SONNETWEDSTRIJD - VOLKER BRAUN, RAINER KIRSCH, KARL MICKEL, JACQUES SCHMITZ



vooraf: jacques schmitz - geen groep, geen groupie.

GEEN GROEP, die Saksische Dichters. Geen school, geen club, niet eens een team. Een troep. Vrienden, soms. Vijanden, zelfs. De meesten – tussen 1932 en 1939 geboren – zijn inmiddels gestorven. Eind jaren vijftig, begin jaren zestig gingen ze naar dezelfde school, dat wel. Het Leipziger literatuurinstituut Johannes R. Becher, waar ze in de lyriekseminars van de partijloze, utopische dichter Georg Maurer geschoold werden. Ook in de hoopvolle filosofie van Ernst Bloch, die in 1957 om politieke redenen als professor van de universiteit werd weggestuurd, maar wiens geest nog lang door de colleges van de Leipziger Uni doolde. In het begin van de jaren zestig maakte een spectaculaire poëzieavond in Oost-Berlijn een ware Lyrikwelle in de DDR los, een poëziegolf. De Saks Georg Maurer trouwens was – bij toeval, meer als grap bedoeld – ook de naamgever van de dichtersgroep die daaruit voortkwam: de Saksische Dichtersschool.
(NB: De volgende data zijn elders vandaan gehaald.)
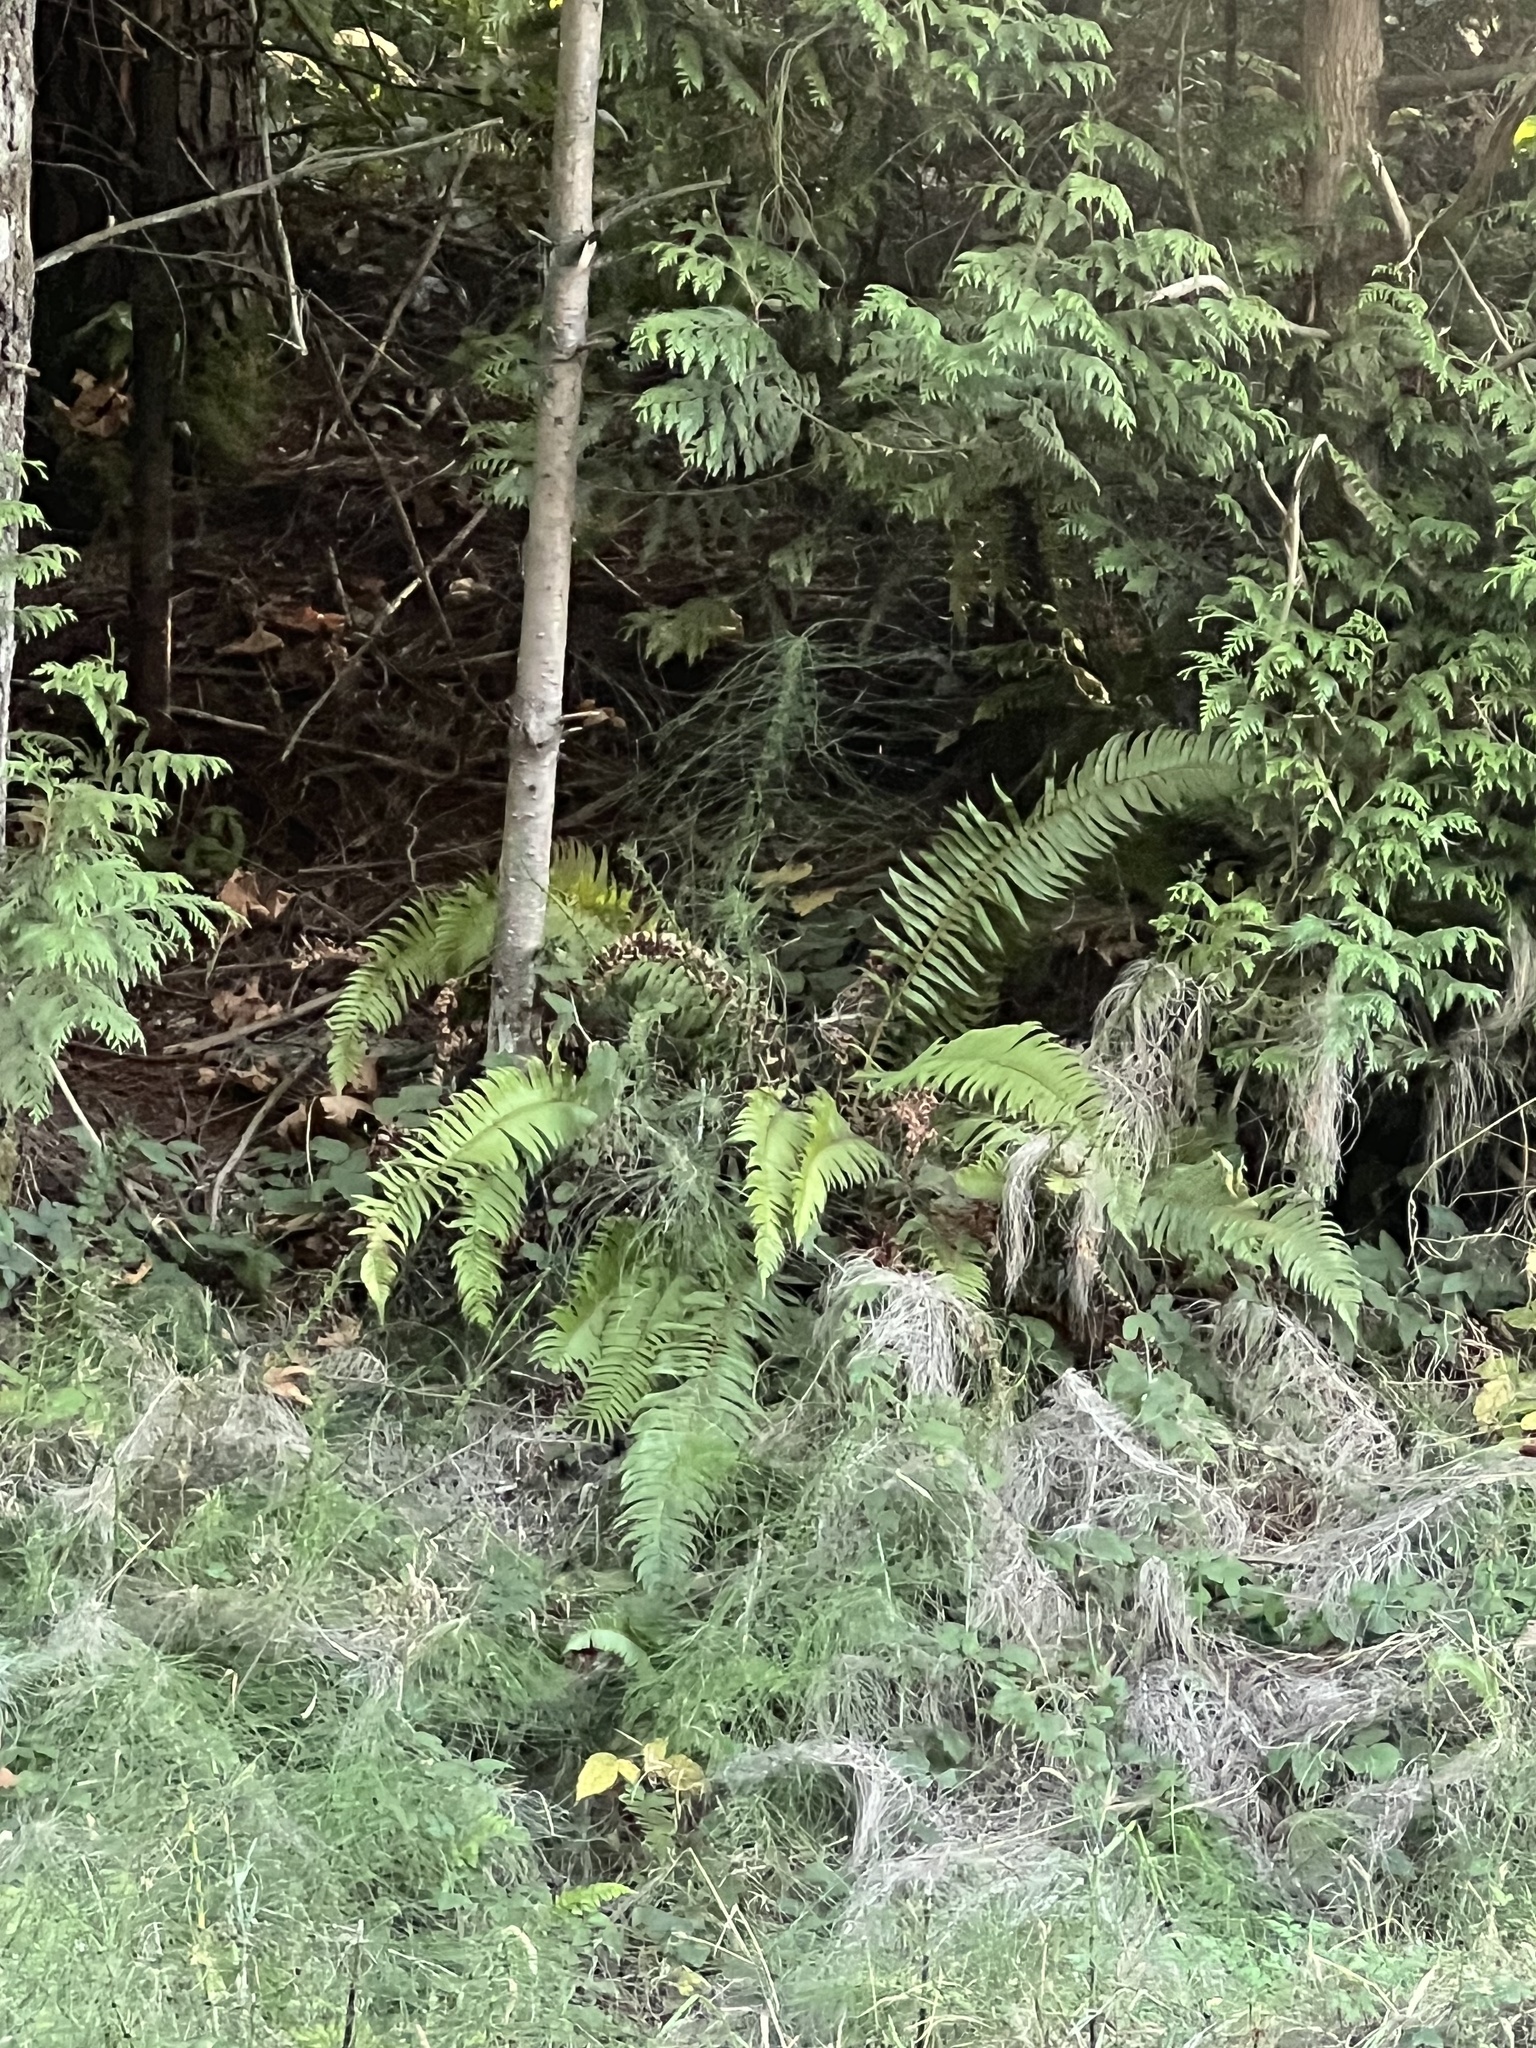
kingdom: Plantae
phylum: Tracheophyta
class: Polypodiopsida
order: Polypodiales
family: Dryopteridaceae
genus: Polystichum
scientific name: Polystichum munitum
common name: Western sword-fern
Wie daar allemaal wel en niet toe gerekend mogen worden, is onder germanisten nog altijd omstreden. Tussen de tien en twintig dichters, schat ik. Twee vrouwen en tal van literaire macho's, die niet alleen de heilige huisjes van de DDR-lyriek bestormden, maar ook de taboes van het ‘reëel-bestaande socialisme’. Ze loofden en bekritiseerden ook elkaar, openlijk, in hun werk. Die ‘dialogiciteit’ was misschien wel hun sterkste band. In de jaren tachtig dan een brokkelende vriendenkring: ontnuchterd door schrijfverboden en verdrijving, ontdaan door de uitwijzing van hun collega-dichter Biermann, en ontgoocheld door de ‘socialistische’ macht die het eigen volk bespioneerde en in de machteloosheid parkeerde. Het is nu nog maar een handjevol individualisten. Duitse dichters in het Oosten.

Ieder voor zich een eigen school – elk lid zijn eigen lied.

GEEN GROUPIE. Ik zat er vanaf het midden van de jaren zeventig middenin. Mee opgegroeid en meegegroeid. Als dichter, correspondent, lezer. Voor de Oost-Duitsers, maar evengoed voor mij, waren de dichters van de Saksische Dichtersschool een soort tegenopenbaarheid. Een meetlat voor de échte werkelijkheid van de ‘reëel bestaande’ DDR. Hun politieke geloof in een socialistische samenleving verstarde allengs tot ongeloof in de geriatrische partijtop. Hun bloeiende hoop op een betere toekomst verdorde tot wanhoop. Hun liefde (voor ratio en zinnelijkheid, voor life en lyriek) bleef nog het langst in leven.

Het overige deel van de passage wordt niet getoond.